- Problem statement:
Go through the records line by line and work out how many lines hold the word "label". Answer with the number only.

- Document images with source code:
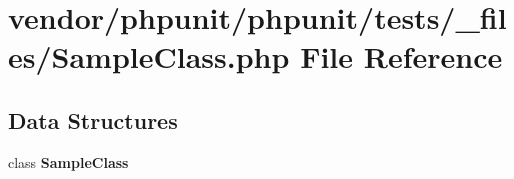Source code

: \section{vendor/phpunit/phpunit/tests/\+\_\+files/\+Sample\+Class.php File Reference}
\label{phpunit_2phpunit_2tests_2__files_2_sample_class_8php}
\subsection*{Data Structures}
\begin{DoxyCompactItemize}
\item 
class {\bf Sample\+Class}
\end{DoxyCompactItemize}
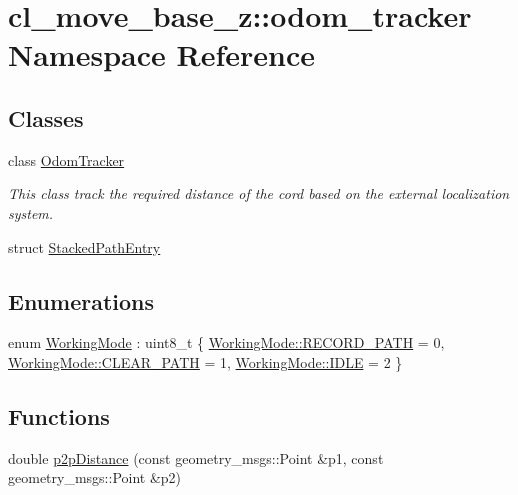 \hypertarget{namespacecl__move__base__z_1_1odom__tracker}{}\section{cl\+\_\+move\+\_\+base\+\_\+z\+:\+:odom\+\_\+tracker Namespace Reference}
\label{namespacecl__move__base__z_1_1odom__tracker}
\subsection*{Classes}
\begin{DoxyCompactItemize}
\item 
class \hyperlink{classcl__move__base__z_1_1odom__tracker_1_1OdomTracker}{Odom\+Tracker}
\begin{DoxyCompactList}\small\item\em This class track the required distance of the cord based on the external localization system. \end{DoxyCompactList}\item 
struct \hyperlink{structcl__move__base__z_1_1odom__tracker_1_1StackedPathEntry}{Stacked\+Path\+Entry}
\end{DoxyCompactItemize}
\subsection*{Enumerations}
\begin{DoxyCompactItemize}
\item 
enum \hyperlink{namespacecl__move__base__z_1_1odom__tracker_ac46b05813b2791604f6cd0a39ace3ef8}{Working\+Mode} \+: uint8\+\_\+t \{ \hyperlink{namespacecl__move__base__z_1_1odom__tracker_ac46b05813b2791604f6cd0a39ace3ef8a023bc3adf68871ef7a0c616765ac80a7}{Working\+Mode\+::\+R\+E\+C\+O\+R\+D\+\_\+\+P\+A\+TH} = 0, 
\hyperlink{namespacecl__move__base__z_1_1odom__tracker_ac46b05813b2791604f6cd0a39ace3ef8a68783989ae56d7f2f9496c66c417a192}{Working\+Mode\+::\+C\+L\+E\+A\+R\+\_\+\+P\+A\+TH} = 1, 
\hyperlink{namespacecl__move__base__z_1_1odom__tracker_ac46b05813b2791604f6cd0a39ace3ef8aa5daf7f2ebbba4975d61dab1c40188c7}{Working\+Mode\+::\+I\+D\+LE} = 2
 \}
\end{DoxyCompactItemize}
\subsection*{Functions}
\begin{DoxyCompactItemize}
\item 
double \hyperlink{namespacecl__move__base__z_1_1odom__tracker_a501582a760a02ce0069d95bfc67ca973}{p2p\+Distance} (const geometry\+\_\+msgs\+::\+Point \&p1, const geometry\+\_\+msgs\+::\+Point \&p2)
\end{DoxyCompactItemize}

- Answer space:
2